利用がひろがる米国プリペイドカード~Prepaid Cards of USA~

2015年5月28日8:13利用がひろがる米国プリペイドカード ~Prepaid Cards of USA~

日本カードビジネス研究会 代表 佐藤 元則

プリペイドカードのポテンシャルは高い。広い。膨大だ。
いままでクレジットカードやデビットカードが使われていた領域でも、
使われなかった新しいエリアでも、
縦横無尽に舞い踊る。
そんなパワーをもっている。

国際ブランドがついた汎用プリペイドカードは日本ではまだ黎明期。
米国でも本格化しはじめたのは2010年以降である。

その米国でいま、プリペイドカードの利用がひろがっている。
米国政府の各種給付ツールとして支払われた金額は17兆円。
利用者はサブプライム層から、若年層や中高所得者へ拡大している。

プリペイドカードのワクワクする出会いと新しい発見が
今回で紹介する先進事例のいたるところでまっている。

ncb1■米国政府の給付プリペイドカード

まず米国政府のプリペイドカード利用からみていくことにしよう。2013年3月1日、米国では電子決済法(Electronic Payment Law)が施行された。これによって生活保護や失業保険などの給付は、小切手からプリペイドカードや口座振込みに切替わった。

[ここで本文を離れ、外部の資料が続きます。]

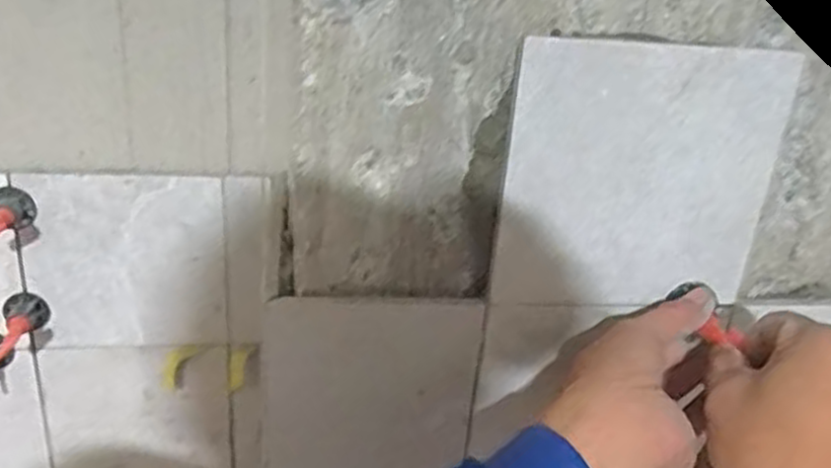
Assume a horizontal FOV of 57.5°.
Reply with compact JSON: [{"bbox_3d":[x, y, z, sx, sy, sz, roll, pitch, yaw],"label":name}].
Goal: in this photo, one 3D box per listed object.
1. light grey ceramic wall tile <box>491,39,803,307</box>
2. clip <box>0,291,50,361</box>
[{"bbox_3d":[0.118,-0.027,0.402,0.144,0.140,0.006,1,25,-8],"label":"light grey ceramic wall tile"},{"bbox_3d":[-0.299,0.072,0.573,0.040,0.045,0.030,-5,27,-21],"label":"clip"}]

財務省によると、それまで毎月500万通の小切手が送付されていたという。これらがすべて電子決済になったのだ。

政府給付金の電子決済は法律で規定されたもので、受給者はプリペイドカードか口座振込みのどちらかを選択しなければならない。2013年時点で受給者の約93%は電子決済を利用。財務省は、残り7%が小切手から電子決済に移行すれば、10年で10億ドルの税金が節約されると予測した。

銀行口座への振込みは1990年代の中頃に計画していたが、受給者の多くは銀行口座を保有していなかった。そこでプリペイドカードが登場する。2008年からプリペイドカードによる給付をスタート。カード名称はダイレクトエクスプレス(Direct Express)。銀行口座をもたなくてもプリペイドカード口座へ電子的給付が可能になった。

ncb2

ダイレクトエクスプレス、政府のプリペイドカード利用実態報告

2014年7月、連邦準備制度理事会は米国連邦議会に対し、政府が管理する汎用プリペイドカードについて報告した。これはドッド・フランク法にもとづいたもの。連邦政府、州政府、地方政府が管理する決済プログラムにおいて、汎用プリペイドカードがどのように利用されているかを報告したものである。

米国連邦政府、州政府、地方政府では、生活保護費などを支払う手段としてプリペイドカードを利用している。小切手よりコストが安いからだ。前述のように、以前は小切手を郵送していたが、2013年に小切手給付を廃止。すべて電子決済にかえた。

米国政府の各局では、金融機関やプログラムマネジャーと契約を結び、プリペイドカード発行や資金の支払い、顧客サービスを提供している。連邦準備制度理事会はその2013年のデータを収集し、レポートにまとめた。

政府各局によると、247件のプリペイドカードプログラムを提供。カード発行会社は563件のプログラムを提供している。